地下室で生まれた自らを「カタコンベの画家」と呼んだルオーにとって、イタリア語のグロッタgrotta(洞窟)に由来するグロテスクgrotesqueほどふさわしい言葉はないのかもしれません。一般に奇怪、異様、不気味といった否定的なニュアンスで語られることの多いグロテスク。しかし別名《デマゴジー》(大衆迎合、衆愚政治)とも題されたルオーの《グロテスクな人物たち》を見ればわかるように、表層的な諧謔(かいぎゃく)の裏面には辛辣な諷刺の毒が隠されていることも事実です。
ルオーは醜悪な娼婦、傲慢な裁判官、善良なユビュ、苦笑する道化師、哺吟(しんぎん)するキリストなどの主題をカリカチュアにも似た的確な描線と簡潔な構図で描くことで、グロテスクの正体である「滑稽と恐怖」、「善と悪」、「美と醜」、「聖と俗」、といったアンビバレントな感情を見事に造形化しています。戯画化されたルオーの人物たちを眺めていると、最初は隣人を、最後には自分自身をそこに発見し、私たちは愕然とします。描かれた人々の不気味な笑いが含むしたたかな批判機能こそグロテスクの真骨頂と言えるのではないでしょうか。

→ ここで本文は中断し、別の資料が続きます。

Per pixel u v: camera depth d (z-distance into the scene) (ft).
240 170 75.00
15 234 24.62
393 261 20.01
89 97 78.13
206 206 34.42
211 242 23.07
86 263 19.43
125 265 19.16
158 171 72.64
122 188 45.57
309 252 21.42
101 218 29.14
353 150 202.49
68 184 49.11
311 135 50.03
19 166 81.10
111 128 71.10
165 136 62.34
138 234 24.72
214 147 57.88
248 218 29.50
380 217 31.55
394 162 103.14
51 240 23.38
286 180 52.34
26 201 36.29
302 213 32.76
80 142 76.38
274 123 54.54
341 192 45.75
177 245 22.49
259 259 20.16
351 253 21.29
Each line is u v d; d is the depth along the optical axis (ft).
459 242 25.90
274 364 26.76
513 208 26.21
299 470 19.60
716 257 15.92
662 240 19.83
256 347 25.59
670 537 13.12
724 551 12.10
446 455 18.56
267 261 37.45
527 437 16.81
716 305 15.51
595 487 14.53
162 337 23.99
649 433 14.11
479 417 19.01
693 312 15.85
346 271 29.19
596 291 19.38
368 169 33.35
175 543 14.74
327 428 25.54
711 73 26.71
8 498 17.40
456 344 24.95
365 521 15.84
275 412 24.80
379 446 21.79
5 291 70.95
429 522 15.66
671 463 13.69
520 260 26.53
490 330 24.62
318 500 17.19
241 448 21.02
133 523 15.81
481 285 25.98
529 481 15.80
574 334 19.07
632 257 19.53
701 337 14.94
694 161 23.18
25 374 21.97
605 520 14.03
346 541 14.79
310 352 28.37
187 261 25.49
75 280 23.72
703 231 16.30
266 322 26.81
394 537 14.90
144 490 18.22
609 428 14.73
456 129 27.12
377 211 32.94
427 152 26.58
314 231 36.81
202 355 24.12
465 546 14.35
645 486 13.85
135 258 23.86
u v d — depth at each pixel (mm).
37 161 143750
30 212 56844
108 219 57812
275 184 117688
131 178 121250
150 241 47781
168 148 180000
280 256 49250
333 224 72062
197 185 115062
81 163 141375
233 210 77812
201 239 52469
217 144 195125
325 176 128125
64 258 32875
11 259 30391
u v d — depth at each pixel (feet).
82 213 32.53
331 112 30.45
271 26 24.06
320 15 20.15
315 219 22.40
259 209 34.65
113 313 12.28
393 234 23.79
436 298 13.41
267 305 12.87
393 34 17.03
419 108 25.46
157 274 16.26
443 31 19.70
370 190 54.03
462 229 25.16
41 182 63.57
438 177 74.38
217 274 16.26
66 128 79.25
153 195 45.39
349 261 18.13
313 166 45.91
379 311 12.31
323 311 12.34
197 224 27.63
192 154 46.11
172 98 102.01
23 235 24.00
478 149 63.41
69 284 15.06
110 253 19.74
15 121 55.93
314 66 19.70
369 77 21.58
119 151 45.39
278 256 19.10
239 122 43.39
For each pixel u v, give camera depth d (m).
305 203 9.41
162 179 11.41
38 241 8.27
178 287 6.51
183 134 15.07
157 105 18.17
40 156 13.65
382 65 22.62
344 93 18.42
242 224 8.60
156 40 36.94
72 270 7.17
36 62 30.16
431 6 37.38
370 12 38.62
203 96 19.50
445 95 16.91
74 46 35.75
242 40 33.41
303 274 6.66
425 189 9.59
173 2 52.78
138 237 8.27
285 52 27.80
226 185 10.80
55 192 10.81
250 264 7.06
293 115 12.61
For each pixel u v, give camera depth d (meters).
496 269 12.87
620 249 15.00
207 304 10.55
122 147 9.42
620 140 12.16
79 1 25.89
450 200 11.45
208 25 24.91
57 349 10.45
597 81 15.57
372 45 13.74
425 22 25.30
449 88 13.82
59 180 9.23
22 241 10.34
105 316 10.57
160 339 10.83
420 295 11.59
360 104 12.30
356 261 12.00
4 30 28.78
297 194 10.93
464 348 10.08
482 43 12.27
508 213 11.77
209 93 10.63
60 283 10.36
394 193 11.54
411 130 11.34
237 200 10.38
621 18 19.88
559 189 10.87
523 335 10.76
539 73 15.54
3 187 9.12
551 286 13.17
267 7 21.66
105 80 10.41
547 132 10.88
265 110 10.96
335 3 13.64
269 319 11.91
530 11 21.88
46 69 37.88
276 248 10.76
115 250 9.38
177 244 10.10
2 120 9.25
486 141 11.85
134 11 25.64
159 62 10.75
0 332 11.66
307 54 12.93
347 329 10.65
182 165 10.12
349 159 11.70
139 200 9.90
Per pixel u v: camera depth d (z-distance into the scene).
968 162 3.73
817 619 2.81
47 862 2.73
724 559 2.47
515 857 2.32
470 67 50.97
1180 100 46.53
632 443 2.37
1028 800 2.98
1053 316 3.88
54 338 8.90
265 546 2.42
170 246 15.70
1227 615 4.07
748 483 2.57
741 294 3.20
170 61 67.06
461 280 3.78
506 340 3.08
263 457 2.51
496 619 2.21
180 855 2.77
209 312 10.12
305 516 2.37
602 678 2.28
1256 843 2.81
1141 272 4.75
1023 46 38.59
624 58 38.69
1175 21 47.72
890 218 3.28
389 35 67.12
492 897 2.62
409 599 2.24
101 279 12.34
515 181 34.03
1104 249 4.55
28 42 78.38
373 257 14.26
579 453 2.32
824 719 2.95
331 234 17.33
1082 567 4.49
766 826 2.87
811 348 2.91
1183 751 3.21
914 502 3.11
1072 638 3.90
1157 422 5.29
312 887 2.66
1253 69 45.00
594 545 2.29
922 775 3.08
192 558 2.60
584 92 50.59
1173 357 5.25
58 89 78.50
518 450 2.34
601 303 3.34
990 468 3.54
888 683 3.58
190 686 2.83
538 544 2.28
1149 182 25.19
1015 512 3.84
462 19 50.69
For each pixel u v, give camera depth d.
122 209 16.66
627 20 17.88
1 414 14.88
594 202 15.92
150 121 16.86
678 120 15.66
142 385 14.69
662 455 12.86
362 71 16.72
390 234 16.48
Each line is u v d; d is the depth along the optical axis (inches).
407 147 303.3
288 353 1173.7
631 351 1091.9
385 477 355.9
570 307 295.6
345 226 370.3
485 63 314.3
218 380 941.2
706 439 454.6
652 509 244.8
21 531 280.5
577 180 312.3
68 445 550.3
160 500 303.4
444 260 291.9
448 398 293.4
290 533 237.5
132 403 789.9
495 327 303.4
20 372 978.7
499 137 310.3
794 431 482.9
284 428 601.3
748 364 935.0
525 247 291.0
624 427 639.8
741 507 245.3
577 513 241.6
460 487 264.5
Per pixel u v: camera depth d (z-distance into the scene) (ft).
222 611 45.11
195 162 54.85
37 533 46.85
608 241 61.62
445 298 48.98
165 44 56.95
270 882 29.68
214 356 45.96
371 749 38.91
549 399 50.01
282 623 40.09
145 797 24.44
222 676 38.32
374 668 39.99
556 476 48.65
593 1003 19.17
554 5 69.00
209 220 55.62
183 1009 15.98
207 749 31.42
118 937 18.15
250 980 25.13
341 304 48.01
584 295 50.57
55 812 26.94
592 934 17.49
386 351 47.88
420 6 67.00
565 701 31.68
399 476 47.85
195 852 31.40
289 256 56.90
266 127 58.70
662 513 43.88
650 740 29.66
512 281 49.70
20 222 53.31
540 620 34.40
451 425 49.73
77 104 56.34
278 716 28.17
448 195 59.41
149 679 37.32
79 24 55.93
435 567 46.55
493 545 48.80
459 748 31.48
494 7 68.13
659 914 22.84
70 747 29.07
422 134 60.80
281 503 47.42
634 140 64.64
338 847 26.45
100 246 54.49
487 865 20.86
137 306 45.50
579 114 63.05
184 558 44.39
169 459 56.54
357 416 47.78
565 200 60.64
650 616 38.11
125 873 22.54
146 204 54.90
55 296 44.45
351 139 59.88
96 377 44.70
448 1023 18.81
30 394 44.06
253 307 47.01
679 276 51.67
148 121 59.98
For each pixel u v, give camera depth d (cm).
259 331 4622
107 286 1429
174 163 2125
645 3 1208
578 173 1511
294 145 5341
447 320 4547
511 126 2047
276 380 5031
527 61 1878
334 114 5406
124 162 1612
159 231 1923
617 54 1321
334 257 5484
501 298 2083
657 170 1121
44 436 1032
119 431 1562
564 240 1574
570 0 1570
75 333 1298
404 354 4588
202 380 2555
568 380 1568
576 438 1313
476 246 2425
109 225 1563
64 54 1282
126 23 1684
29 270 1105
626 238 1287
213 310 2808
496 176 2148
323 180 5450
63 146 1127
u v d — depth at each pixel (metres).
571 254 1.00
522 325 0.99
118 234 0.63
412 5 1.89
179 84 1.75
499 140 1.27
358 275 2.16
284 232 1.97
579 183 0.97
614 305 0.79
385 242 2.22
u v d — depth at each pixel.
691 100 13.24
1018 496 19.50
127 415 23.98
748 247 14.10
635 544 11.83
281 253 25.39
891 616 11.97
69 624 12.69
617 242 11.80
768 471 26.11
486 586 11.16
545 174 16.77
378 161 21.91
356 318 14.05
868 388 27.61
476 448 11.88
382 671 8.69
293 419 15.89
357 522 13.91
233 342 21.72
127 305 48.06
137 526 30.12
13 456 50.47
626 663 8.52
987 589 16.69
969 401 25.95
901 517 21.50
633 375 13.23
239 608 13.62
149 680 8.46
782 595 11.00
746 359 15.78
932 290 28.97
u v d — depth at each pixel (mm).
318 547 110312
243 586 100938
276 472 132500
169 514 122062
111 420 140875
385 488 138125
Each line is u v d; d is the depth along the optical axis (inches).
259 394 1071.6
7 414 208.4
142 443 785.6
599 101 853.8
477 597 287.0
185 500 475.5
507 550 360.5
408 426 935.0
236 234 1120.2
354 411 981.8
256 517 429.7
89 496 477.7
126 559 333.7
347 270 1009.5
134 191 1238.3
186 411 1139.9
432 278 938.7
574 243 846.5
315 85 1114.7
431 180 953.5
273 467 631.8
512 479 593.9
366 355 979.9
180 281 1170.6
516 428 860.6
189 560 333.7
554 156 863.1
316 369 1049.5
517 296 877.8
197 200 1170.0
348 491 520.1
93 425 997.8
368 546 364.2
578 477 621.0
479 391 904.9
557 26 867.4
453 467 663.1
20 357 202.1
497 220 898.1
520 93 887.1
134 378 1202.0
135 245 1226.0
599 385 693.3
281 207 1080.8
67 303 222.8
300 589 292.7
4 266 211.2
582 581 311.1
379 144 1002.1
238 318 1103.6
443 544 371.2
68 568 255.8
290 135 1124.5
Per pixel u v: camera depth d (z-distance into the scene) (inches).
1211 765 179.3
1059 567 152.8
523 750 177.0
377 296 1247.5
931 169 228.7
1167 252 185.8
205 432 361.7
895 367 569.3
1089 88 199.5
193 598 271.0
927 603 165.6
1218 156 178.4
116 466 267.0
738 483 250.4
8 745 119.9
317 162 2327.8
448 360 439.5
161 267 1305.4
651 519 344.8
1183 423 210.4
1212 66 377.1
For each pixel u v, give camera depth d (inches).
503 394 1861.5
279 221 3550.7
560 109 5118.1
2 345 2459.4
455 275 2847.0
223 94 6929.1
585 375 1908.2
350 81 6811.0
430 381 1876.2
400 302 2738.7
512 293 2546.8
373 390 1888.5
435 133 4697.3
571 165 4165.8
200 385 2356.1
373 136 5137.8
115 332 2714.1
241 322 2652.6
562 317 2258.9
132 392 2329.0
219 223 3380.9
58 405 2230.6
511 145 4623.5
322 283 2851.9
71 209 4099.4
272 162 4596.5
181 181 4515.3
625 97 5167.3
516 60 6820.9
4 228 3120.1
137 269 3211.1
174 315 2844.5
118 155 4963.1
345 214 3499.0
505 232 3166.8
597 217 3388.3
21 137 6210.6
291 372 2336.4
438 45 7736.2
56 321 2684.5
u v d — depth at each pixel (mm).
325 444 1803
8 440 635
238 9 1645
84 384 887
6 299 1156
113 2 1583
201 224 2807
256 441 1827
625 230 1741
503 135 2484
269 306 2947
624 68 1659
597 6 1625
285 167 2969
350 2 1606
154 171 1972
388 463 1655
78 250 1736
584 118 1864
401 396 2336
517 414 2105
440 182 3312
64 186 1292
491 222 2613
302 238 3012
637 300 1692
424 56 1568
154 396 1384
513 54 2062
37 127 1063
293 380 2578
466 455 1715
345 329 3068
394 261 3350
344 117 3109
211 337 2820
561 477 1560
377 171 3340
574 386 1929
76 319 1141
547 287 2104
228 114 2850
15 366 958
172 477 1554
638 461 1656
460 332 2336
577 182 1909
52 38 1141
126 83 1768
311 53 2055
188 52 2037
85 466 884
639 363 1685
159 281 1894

今回は出光美術館の格別なご協カのもとに、ルオー作品を上記四つのカテゴリーに分けてグロテスクの諸相を検証するとともに、ルオーが希求してやまなかった「色、形、ハーモニー」の実体に迫ります。
展示構成と主な出品作品(合計約110点)
第1部 滑稽と恐怖
ルオーの重要なテーマであるサーカスを描いた作品と、版画版『ユビュ爺の再生』から植民地に住む原住民たちの姿をとらえた作品を中心に展示。
第2部 善と悪
版画集『グロテスクな人物達』を中心に展示。一見善人のように見えながらも貧しい人々の生活を圧迫する権力者達など、近代の市民社会への風刺にみちた作品を紹介します。
第3部 美と醜
見繕いをする場末の娼婦と着飾るブルジョワ婦人、そして豊満な肉体をあらわにする水浴の裸婦たちなど、様々に姿をかえて登場するルオーの女性像が一堂に会します。
第4部 聖と俗
磔刑のキリストから聖女まで、ルオー芸術の真骨頂である聖なる作品の数々を展示し、同時に人間の邪悪さや非道さが転化してされた骸骨や悪魔的な表現の作品も並べて展示致します。